My question is why Multiple Linear Regression (MLR), based on least squares, cannot be built when the number of variables $(p)$ are larger than the number of samples $(n)$?
Can one explain why is it like this?
My question is why Multiple Linear Regression (MLR), based on least squares, cannot be built when the number of variables $(p)$ are larger than the number of samples $(n)$?
Can one explain why is it like this?
I will provide a visual in a very simple case because it is the easiest case to visualize. Imagine you are trying to fit the following linear model: $Y\sim \alpha + X\beta + \epsilon$. In this situation you have two parameters, $\alpha$ and $\beta$, and imagine you only have a sample size of $n=1$.
Your single piece of data is represented by the black dot below. Notice all the lines we can fit through this point! Each of these lines are the line of best fit as they all minimize your SSE to 0.
There are in fact infinite lines through this point. You can see this because the data point above is $(1,1)$ and there are infinite solutions to $1=\alpha + \beta$. Now, try to generalize this to thinking of fitting a plane in three dimensional space when you only have two pieces of data $(n=2)$. You will find a similar issue there.
What happens when we try to fit the same model, $Y\sim \alpha + X\beta + \epsilon$, when we have two points of data represented by the two black dots below? In other words, what happens when $n \geq p$?
The blue line above uniquely beats every other line we can draw on this graph in terms of SSE. In other words, there is no other line that would provide as good a fit as the blue line.

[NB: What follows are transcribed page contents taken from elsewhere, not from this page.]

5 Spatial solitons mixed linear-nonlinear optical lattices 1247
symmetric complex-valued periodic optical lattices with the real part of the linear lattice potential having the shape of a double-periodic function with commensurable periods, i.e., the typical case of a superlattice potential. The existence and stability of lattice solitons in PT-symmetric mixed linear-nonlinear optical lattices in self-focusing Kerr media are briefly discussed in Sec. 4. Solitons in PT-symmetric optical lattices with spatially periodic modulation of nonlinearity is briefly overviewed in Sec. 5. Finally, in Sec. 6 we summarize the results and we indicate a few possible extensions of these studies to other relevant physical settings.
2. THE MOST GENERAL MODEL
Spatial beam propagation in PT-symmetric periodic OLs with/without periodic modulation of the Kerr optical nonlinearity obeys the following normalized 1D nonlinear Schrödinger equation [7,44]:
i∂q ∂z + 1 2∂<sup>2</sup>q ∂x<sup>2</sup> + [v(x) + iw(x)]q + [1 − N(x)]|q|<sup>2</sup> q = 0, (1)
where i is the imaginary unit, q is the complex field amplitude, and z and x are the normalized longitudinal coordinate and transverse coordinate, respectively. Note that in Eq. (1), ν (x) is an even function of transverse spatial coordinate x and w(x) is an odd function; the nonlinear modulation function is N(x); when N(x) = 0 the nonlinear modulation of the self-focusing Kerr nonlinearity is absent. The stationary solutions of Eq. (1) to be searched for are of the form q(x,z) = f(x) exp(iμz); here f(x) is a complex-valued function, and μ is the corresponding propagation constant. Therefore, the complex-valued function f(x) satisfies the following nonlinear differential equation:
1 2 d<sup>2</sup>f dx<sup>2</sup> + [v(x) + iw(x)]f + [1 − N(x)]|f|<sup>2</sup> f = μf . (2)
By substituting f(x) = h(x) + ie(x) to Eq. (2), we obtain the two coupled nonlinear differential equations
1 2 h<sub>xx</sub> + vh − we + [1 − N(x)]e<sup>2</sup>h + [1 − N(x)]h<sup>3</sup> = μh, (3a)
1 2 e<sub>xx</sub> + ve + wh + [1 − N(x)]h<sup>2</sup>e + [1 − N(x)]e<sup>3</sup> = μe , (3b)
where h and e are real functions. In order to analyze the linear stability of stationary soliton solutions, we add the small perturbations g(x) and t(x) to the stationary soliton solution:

If you are not satisfied with a visual explanation, let's think about this in matrix notation. Recall, in multiple linear regression $\hat{\beta}_{p\times1} = [(X^TX)^{-1}X^T]_{p\times n}Y_{n\times1}$. We can equivalently write this as $[(X^TX)^{-1}X^T]_{n\times p}^{-1}\hat{\beta}_{p\times1} = Y_{n\times1}$ by taking the left inverse on each side. If you are familiar with linear algebra, you'll see that $\hat{\beta}$ is the solution to a system of $n$ equations with $p$ unknowns. There is no unique solution to this system when the number of unknowns, $p$, is larger than $n$!
I believe what Nick was saying in his comment is: your MLR with N variables is trying to fix N values (coefficients) in N-dimensional space, but you are trying to do it with M (M < N) pieces of data. How will you do this?
Since you only have M data points, the other M-N dimensions of your answer are free-floating, as happens when trying to define a line through a single point (2D problem with only one sample) or a plane through two points (3D problem with only 2 samples).
In the case of a line through a point: you have a single sample and you're trying to determine the slope and intercept of a line through it. You can arbitrarily pick a slope and that determines your intercept, or you can arbitrarily pick an intercept and it determines your slope, but you are not doing this from the sample. You have an infinite number of choices, all arbitrary.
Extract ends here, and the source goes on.